Pero además de recordarnos a todos que nuestros actos tienen consecuencias la resaca tiene otra virtud: es una de las cosas que nos une. A nuestros contemporáneos, que la sufren sean ricos, pobres, altos o bajos, y a los que nos precedieron, que también tuvieron que padecerla. Creo que hay algo bueno, casi mágico, en que un tipo de La Moraleja se despierte un sábado cualquiera con el mismo dolor de cabeza que otro de Pavones; y que hay algo todavía mejor en que uno pueda experimentar el mismo malestar que sentían Séneca o Baudelaire cuando al primero se le iba la mano con el vino y al segundo con la absenta. 
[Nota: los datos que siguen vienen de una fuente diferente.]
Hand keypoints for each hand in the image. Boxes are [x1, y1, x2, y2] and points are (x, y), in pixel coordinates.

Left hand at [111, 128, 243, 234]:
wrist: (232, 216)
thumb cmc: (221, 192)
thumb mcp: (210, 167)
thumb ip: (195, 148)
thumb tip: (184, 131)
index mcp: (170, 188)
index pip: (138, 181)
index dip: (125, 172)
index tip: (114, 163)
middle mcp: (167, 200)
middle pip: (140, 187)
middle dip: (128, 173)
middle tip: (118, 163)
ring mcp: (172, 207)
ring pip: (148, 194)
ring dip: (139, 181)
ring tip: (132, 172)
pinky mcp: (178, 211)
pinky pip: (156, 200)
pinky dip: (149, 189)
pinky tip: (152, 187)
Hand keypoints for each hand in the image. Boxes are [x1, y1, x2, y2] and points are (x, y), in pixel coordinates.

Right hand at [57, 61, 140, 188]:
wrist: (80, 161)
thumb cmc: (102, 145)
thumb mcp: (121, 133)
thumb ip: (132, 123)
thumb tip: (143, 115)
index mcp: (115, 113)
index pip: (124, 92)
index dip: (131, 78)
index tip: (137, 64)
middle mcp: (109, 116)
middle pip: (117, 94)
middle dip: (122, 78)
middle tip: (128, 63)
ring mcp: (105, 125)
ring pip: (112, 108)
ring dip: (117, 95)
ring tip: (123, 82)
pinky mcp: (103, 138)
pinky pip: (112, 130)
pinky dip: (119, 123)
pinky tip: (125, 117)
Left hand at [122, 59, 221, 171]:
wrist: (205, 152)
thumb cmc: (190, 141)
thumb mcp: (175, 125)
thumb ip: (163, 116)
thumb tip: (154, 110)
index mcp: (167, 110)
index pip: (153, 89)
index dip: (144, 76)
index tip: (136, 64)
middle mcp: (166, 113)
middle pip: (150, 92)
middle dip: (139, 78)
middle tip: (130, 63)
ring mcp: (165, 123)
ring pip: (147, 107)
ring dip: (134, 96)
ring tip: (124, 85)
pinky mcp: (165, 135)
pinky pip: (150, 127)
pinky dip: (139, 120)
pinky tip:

Y, sí, sé que es más fácil decir todo esto un miércoles que un sábado por la mañana; y sé, además, que el próximo sábado por la mañana, al tiempo que note mi cabeza latir y mi cuerpo desfallecer, estaré en desacuerdo conmigo mismo: renegaré de la resaca aunque sea un bastión y la odiaré por mucho que me una a otros hombres; me arrepentiré de esa última copa a la que no supe decir que no y me juraré solemnemente no volver a excederme. Pero también sé que tardaré sólo unos días en padecerla de nuevo, y que llegará después de pronunciar esas cinco palabras mediante las que mi amigo Fresneda trata de convencerse y de convencernos cada jueves por la noche: «Hoy no me lío».